In mice, alveolar/bronchiolar adenoma or carcinoma occurred at a significant incidence (P=0.004) in the low-dose group of males compared with the pooled vehicle controls (controls 2/28, low-dose 12/30, high-dose 5/24) and at a significant incidence (P=0.022) in the low-dose group of females compared with the pooled vehicle controls (controls 1/28, low-dose 7/27, high-dose 1/18). Sarcoma of the myocardium similarly occurred at a significant incidence (P=0.015) in the low-dose group of males compared with the pooled vehicle controls (controls 0/28, low-dose 6/30, high-dose 2/24) and at a significant incidence (P=0.002) in the low-dose group of females compared with the pooled vehicle controls (controls 0/28, low-dose 8/27, high-dose 1/12). The survival of both high-dose males and high-dose females was slightly lower than that of the respective low-dose groups and may account for the higher numbers of pulmonary tumors and myocardial sarcomas among low-dose mice of both sexes. The association of myocardial sarcoma with administration of the chemical in both dosed groups of each sex is strengthened by the fact that these tumors of the myocardium have not occurred in the more than 500 male and 500 female historical-control mice of this strain at the laboratory.

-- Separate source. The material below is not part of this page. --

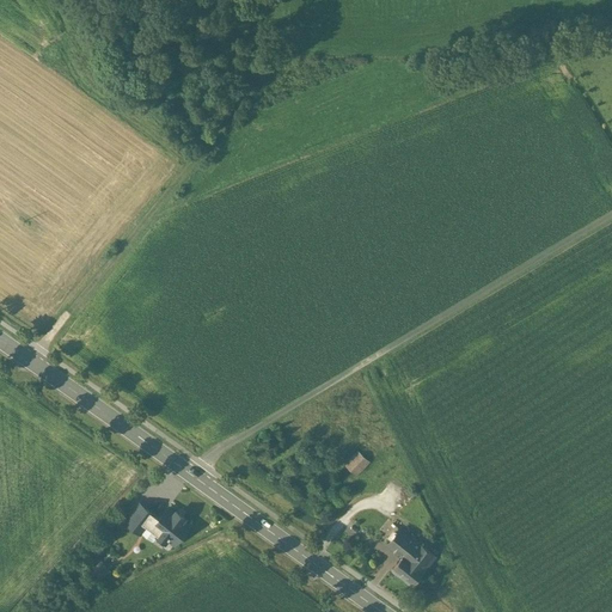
[(359,451),(346,464),(356,475),(369,460),(359,451)]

Squamous cell carcinoma of the stomach occurred in the dosed male mice (high-dose 2/29) and in the dosed female mice (low-dose 2/26, high-dose 2/14) but was absent in all controls. Although the incidences in this bioassay were too low to be statistically significant, the fact that no squamous-cell carcinomas of the stomach have occurred in the more than 500 male and 500 female historical-control mice of this strain at this laboratory indicates that these gastric tumors were related to the administration of the estradiol mustard.
It is concluded that under the conditions of this bioassay, estradiol mustard administered in a buffered saline vehicle was not carcinogenic in Sprague-Dawley rats. Estradiol mustard was carcinogenic in both male and female B6C3F1 mice, inducing lymphoma, sarcoma of the myocardium, alveolar adenoma or carcinoma, and squamous-cell carcinoma of the stomach.